Anger towards my parents
I forgive myself that i have accepted and allowed myself to become angry at my parents for having me and in this I forgive myself that i have accepted and allowed myself to blame my parents for the decisions i have made in my life causing me to have hardship and failure, relieving stress and pain through blame and anger as energy releases through this blame and anger, but i see, realize, and understand it does not stop the anger/blame and thus conflict, but only perpetuates it.
I forgive myself that i have accepted and allowed myself to deliberately blame and become angry at my parents because they brought me in this world and so in this i become spiteful toward them because i myself do not want to take responsibility for the messes in my life i have created and so say things like 'i wish you did not have me' to my parents where i want them to suffer as i believe i have for them bringing me into this world.
I forgive myself that i have accepted and allowed myself to blame and so abdicate my responsibility for the choices and decisions i made to get me into a point of pain where i myself see, realize, and understand brought me to this point, and that i can not blame others outside myself as i understand i am the one walking my own life, i am the one making the decisions and have the self power to do what is self honest in the moment or not.
I forgive myself that i have accepted and allowed myself to praise my parents when it suits me to where i feel empowered based on ego desires that are giving me a sense of accomplishment or pride based on family/parent accomplishments, where in a desire to be seen in a positive light and o see my parents/family in a positive light as this makes me feel worthy/important and thus i receive the energy of goodness without having to actually create it as myself where i actually live in a way that is worthy of life and prideful in myself for walking the self honest path that is best for all.
I forgive myself that i have accepted and allowed myself to in this anger and blame move into hate where i grow a form of hatred toward my parents for not securing my path in this world and guaranteeing success, when i see, realize, and understand practically my parents did the best they could with what they had and what they new of in the space and time they were in.
I forgive myself that i have accepted and allowed myself to see my parents as the reason for my flaws/failures instead of taking responsibility for these failures/flaws and working with changing them, processing them in practical self change to make them become stronger as this is practically what can be done with what is here and that my parents are not able to change anything for me, i realize, see, and understand i can only change these points of weaknesses myself.
I forgive myself that i have accepted and allowed myself to judge my parents for their flaws/failures and see them as less then others/me based on these points, and i forgive myself that i have accepted and allowed myself to judge my parents where i see them as the root of my failure as i came from them instead of recognize the gift i was given in this life as life and what they did to keep me alive, and secure to have a life and have the ability to walk my process and opportunity to create here.
When and as i see myself going into the desire to think thought patterns about how i am disturbed by my parents, i stop and breath, and go into humbleness and gratefulness for them doing their best with what they had and giving me what they could for me to have a secure platform to live my life from and create with opportunity.
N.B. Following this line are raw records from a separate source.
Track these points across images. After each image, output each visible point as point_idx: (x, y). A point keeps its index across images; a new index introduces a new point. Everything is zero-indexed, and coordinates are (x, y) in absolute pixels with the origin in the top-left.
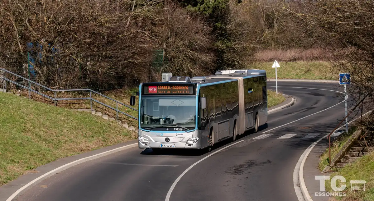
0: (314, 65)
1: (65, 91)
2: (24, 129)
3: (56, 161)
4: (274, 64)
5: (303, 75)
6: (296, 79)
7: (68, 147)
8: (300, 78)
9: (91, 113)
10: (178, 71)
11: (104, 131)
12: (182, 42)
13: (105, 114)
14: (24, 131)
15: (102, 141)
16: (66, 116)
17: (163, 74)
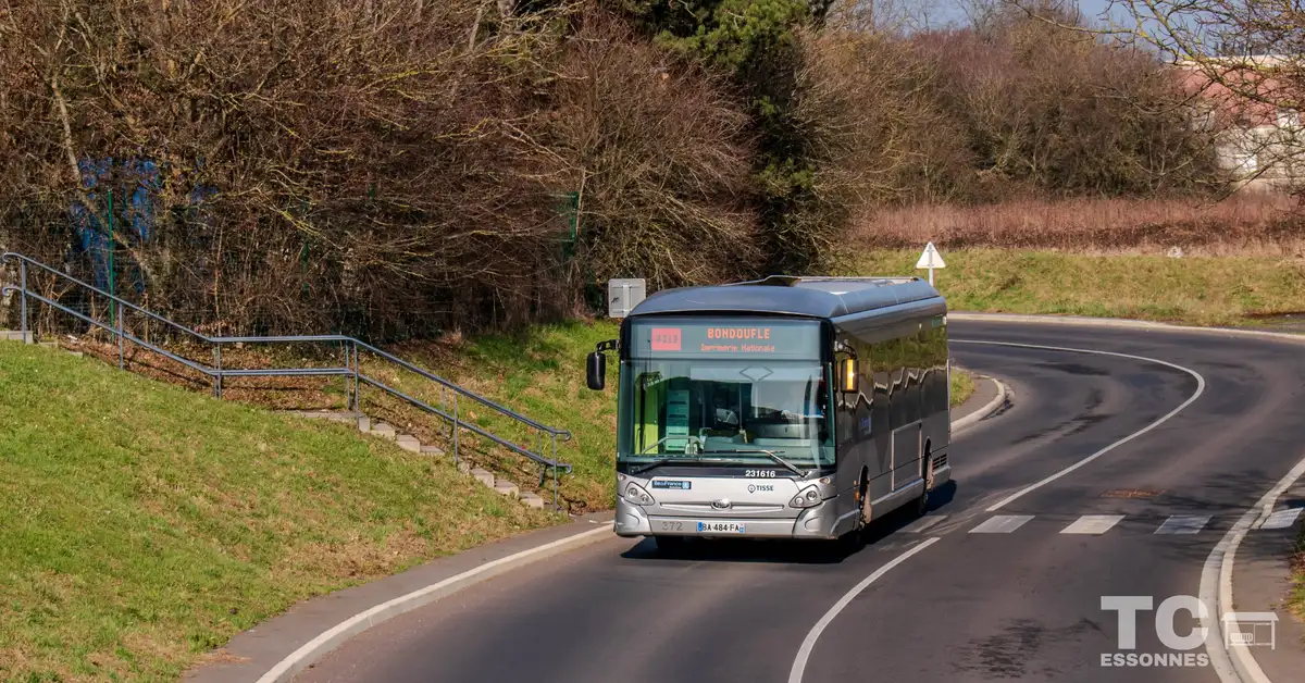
0: (1031, 264)
1: (245, 344)
2: (137, 487)
3: (285, 614)
4: (925, 253)
5: (993, 297)
6: (966, 310)
7: (304, 560)
8: (982, 310)
9: (356, 427)
10: (628, 273)
11: (417, 498)
12: (646, 166)
13: (402, 430)
14: (137, 492)
15: (419, 535)
16: (272, 437)
17: (614, 283)
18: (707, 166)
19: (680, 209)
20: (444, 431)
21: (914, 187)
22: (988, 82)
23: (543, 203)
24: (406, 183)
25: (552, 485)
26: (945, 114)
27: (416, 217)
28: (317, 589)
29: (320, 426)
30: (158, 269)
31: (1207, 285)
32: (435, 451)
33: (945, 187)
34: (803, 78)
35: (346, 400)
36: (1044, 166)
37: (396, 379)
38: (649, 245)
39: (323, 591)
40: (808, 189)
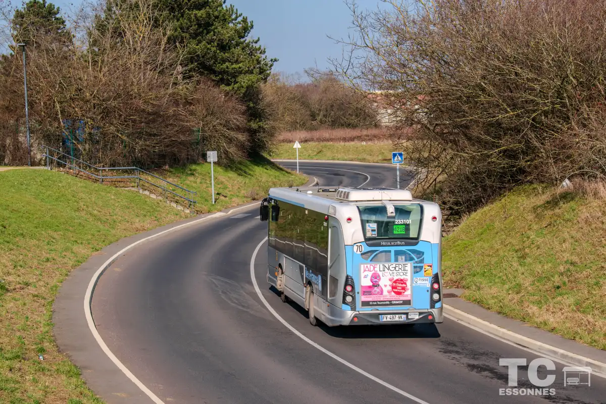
0: (325, 146)
1: (109, 170)
2: (78, 208)
3: (118, 242)
4: (296, 144)
5: (316, 155)
6: (308, 159)
7: (124, 227)
8: (312, 158)
9: (139, 192)
10: (213, 150)
11: (155, 210)
12: (218, 121)
13: (151, 192)
14: (78, 210)
15: (155, 220)
16: (115, 194)
17: (208, 153)
18: (235, 121)
19: (228, 133)
20: (163, 193)
21: (294, 126)
22: (314, 98)
23: (190, 131)
24: (151, 125)
25: (192, 206)
26: (303, 106)
27: (155, 135)
28: (127, 235)
29: (129, 191)
30: (85, 150)
31: (372, 152)
32: (160, 198)
33: (303, 126)
34: (261, 97)
35: (136, 184)
36: (330, 120)
37: (150, 179)
38: (219, 142)
39: (128, 235)
40: (263, 127)
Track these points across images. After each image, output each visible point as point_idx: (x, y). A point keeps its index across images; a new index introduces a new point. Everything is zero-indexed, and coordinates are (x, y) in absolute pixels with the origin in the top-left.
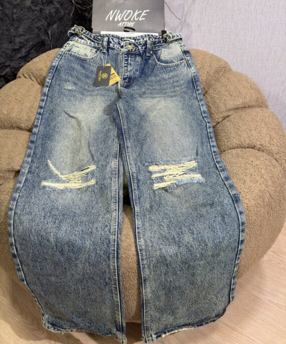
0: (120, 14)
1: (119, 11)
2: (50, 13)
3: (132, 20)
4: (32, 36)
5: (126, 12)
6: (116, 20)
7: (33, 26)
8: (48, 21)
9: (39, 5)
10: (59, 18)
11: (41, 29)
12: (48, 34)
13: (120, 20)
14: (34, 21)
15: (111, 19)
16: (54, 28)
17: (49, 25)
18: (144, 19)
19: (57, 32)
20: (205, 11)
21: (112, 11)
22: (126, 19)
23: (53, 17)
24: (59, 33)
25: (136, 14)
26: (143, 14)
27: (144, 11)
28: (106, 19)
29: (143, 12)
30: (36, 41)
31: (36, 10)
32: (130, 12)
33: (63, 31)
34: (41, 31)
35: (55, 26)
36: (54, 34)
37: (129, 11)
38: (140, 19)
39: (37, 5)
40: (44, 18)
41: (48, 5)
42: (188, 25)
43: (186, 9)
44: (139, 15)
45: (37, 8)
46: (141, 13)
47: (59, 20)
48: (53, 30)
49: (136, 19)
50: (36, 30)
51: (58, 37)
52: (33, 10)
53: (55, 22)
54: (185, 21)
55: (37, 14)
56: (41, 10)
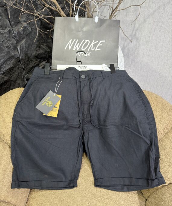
0: (79, 44)
1: (77, 40)
2: (19, 32)
3: (89, 50)
4: (2, 54)
5: (84, 42)
6: (74, 49)
7: (3, 46)
8: (17, 38)
9: (7, 28)
10: (27, 34)
11: (10, 47)
12: (17, 49)
13: (78, 49)
14: (4, 42)
15: (70, 48)
16: (22, 44)
17: (18, 42)
18: (100, 49)
19: (25, 47)
20: (154, 31)
21: (71, 40)
22: (83, 49)
23: (21, 34)
24: (27, 46)
25: (93, 44)
26: (99, 45)
27: (101, 42)
28: (65, 49)
29: (99, 42)
30: (6, 57)
31: (4, 33)
32: (88, 42)
33: (31, 43)
34: (11, 48)
35: (23, 42)
36: (23, 48)
37: (86, 41)
38: (96, 50)
39: (6, 27)
40: (13, 37)
41: (16, 25)
42: (138, 39)
43: (137, 25)
44: (95, 46)
45: (6, 31)
46: (97, 44)
47: (27, 36)
48: (22, 45)
49: (92, 50)
50: (6, 49)
51: (26, 50)
52: (2, 33)
53: (23, 39)
54: (135, 35)
55: (6, 36)
56: (10, 32)
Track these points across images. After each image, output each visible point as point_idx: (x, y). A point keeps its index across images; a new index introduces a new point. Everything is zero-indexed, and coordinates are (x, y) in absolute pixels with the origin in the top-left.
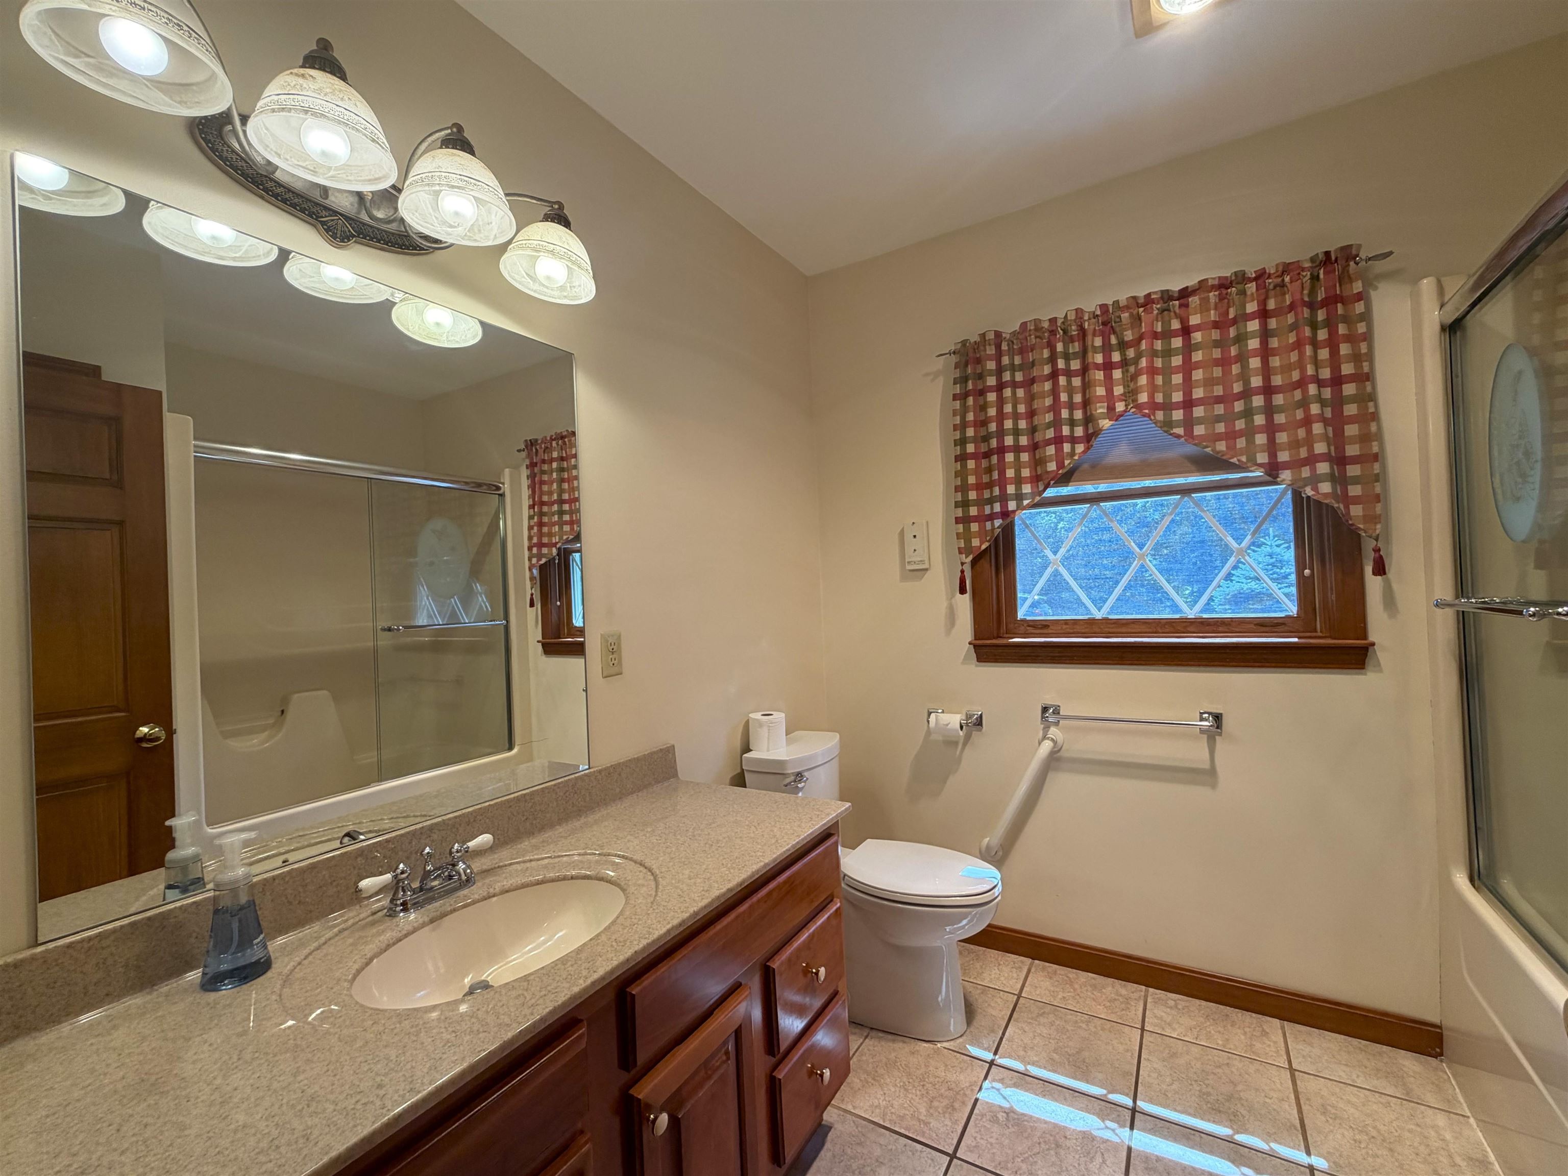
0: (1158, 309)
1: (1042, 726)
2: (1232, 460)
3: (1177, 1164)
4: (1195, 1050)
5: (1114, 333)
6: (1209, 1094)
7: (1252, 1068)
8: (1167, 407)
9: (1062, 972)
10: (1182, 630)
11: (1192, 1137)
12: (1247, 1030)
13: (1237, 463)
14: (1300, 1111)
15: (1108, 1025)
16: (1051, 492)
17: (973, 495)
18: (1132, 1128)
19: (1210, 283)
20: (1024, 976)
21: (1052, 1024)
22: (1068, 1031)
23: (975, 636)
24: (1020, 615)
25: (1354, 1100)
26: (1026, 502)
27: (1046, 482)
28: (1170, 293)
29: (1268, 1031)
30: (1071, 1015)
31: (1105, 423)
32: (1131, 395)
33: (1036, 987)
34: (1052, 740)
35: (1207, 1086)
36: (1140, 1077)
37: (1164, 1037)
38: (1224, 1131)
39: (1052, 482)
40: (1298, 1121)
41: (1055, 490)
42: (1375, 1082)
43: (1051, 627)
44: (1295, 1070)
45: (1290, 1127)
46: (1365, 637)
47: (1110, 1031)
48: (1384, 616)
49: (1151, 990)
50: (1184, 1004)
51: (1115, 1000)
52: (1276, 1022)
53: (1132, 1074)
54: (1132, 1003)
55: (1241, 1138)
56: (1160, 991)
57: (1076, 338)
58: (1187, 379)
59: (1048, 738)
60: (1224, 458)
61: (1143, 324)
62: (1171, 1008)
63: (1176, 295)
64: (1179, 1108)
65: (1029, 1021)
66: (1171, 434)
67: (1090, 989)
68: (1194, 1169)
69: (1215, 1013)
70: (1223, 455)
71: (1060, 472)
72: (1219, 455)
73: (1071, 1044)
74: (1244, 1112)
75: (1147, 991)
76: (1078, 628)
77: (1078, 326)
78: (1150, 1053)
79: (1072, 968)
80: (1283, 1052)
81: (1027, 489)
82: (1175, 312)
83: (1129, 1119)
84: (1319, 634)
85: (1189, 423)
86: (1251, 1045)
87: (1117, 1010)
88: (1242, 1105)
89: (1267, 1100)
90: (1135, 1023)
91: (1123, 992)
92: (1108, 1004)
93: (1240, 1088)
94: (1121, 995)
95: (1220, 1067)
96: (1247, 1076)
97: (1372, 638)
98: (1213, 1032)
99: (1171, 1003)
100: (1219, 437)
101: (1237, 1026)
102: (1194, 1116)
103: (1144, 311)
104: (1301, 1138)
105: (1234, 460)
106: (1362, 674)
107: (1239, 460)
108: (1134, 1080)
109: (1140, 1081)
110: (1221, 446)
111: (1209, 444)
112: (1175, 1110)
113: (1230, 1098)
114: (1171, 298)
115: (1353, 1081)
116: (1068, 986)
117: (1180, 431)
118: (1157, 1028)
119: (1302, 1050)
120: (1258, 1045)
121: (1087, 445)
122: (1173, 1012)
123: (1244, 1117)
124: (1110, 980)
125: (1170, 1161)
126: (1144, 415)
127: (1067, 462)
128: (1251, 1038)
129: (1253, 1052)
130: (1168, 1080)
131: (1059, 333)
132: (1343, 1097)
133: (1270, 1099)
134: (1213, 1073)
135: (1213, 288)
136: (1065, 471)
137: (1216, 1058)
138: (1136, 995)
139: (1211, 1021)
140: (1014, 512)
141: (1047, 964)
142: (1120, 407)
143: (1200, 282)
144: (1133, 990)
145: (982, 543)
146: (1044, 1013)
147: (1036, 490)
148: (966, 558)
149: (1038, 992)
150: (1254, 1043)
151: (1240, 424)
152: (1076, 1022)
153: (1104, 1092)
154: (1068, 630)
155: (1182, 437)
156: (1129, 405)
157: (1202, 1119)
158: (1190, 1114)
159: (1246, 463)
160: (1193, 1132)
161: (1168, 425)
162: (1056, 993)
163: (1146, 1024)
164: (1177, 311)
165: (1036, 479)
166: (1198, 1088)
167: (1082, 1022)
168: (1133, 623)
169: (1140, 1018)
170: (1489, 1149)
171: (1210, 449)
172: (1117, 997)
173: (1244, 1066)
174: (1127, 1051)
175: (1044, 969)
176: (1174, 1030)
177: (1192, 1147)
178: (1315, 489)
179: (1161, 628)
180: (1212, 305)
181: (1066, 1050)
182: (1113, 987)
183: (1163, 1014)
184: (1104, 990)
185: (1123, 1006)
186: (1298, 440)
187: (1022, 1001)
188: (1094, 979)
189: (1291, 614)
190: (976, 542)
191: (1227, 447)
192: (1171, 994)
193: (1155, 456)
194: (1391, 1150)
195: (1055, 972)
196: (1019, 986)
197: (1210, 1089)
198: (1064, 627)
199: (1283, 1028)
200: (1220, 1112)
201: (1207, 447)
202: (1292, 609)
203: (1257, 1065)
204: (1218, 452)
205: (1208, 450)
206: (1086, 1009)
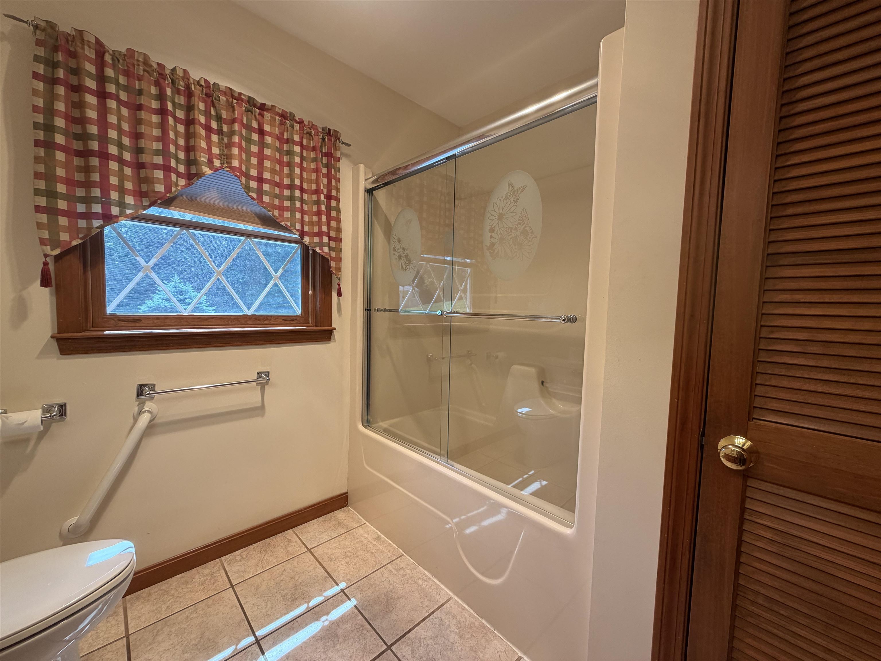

I commit myself to stop going into thoughts about my parents, breathe, and live the word self responsibility and self movement where i start moving myself physically to make my flaws such as addictions into self discipline and become stronger in these.
I commit myself to stop judging my parents and stand in their shoes to see where they are at, and support them to be there best self as how i would like if i was in their shoes, i commit myself to see my parents as equals, and walk in oneness as i correct myself first and stop abdicating my responsibility to energy and the mind. I commit myself to live the word humbleness as i see i am also flawed and have weaknesses like all, and so i am an equal as i also am not perfect, thus i work with my own self perfection as one and equal as all life.